About this exercise — Reproduce the listing below word for word, omitting the pictures.

───── Data supplied

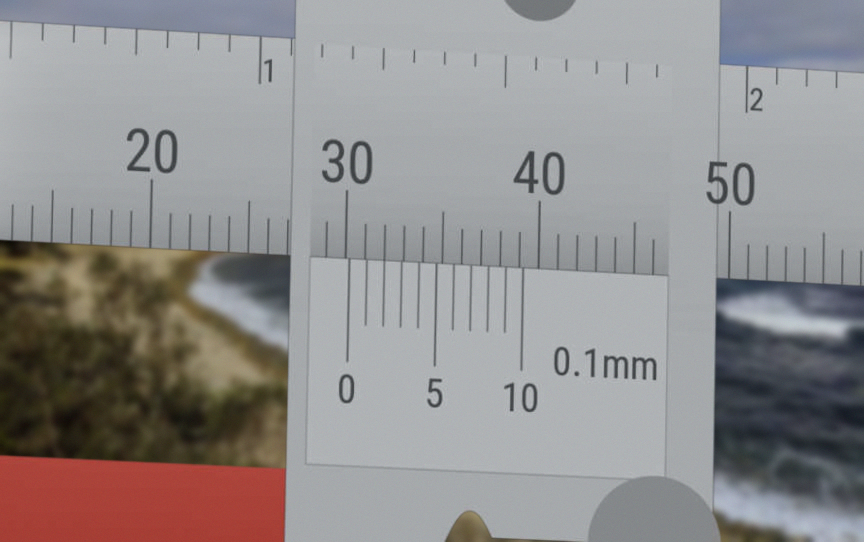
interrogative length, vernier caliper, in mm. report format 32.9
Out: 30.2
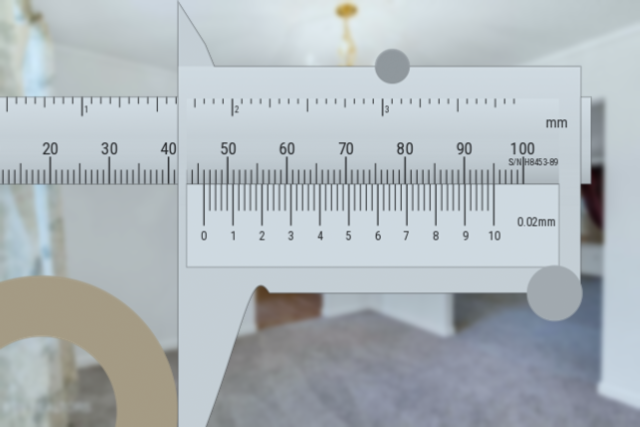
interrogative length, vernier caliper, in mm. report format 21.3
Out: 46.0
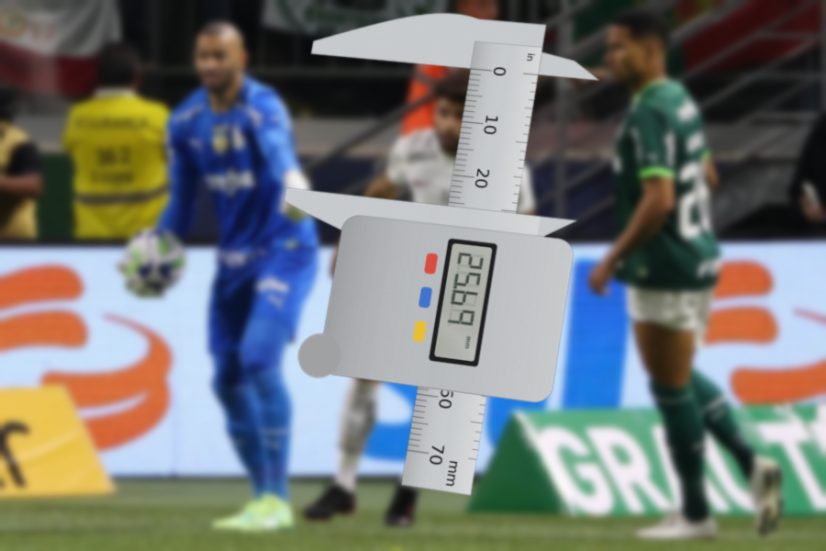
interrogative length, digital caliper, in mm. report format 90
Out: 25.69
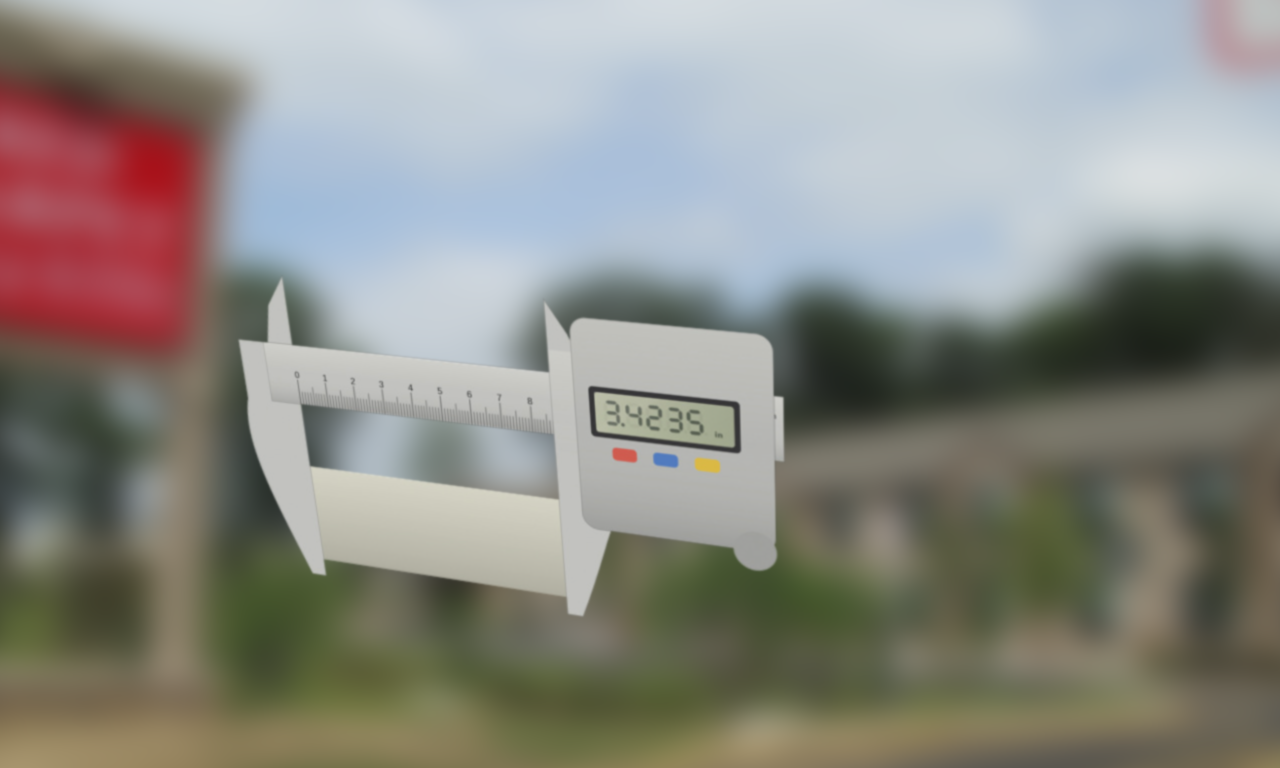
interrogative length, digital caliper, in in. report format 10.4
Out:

──────────

Answer section —
interrogative length, vernier caliper, in mm. report format 32.9
Out: 30.2
interrogative length, vernier caliper, in mm. report format 21.3
Out: 46.0
interrogative length, digital caliper, in mm. report format 90
Out: 25.69
interrogative length, digital caliper, in in. report format 10.4
Out:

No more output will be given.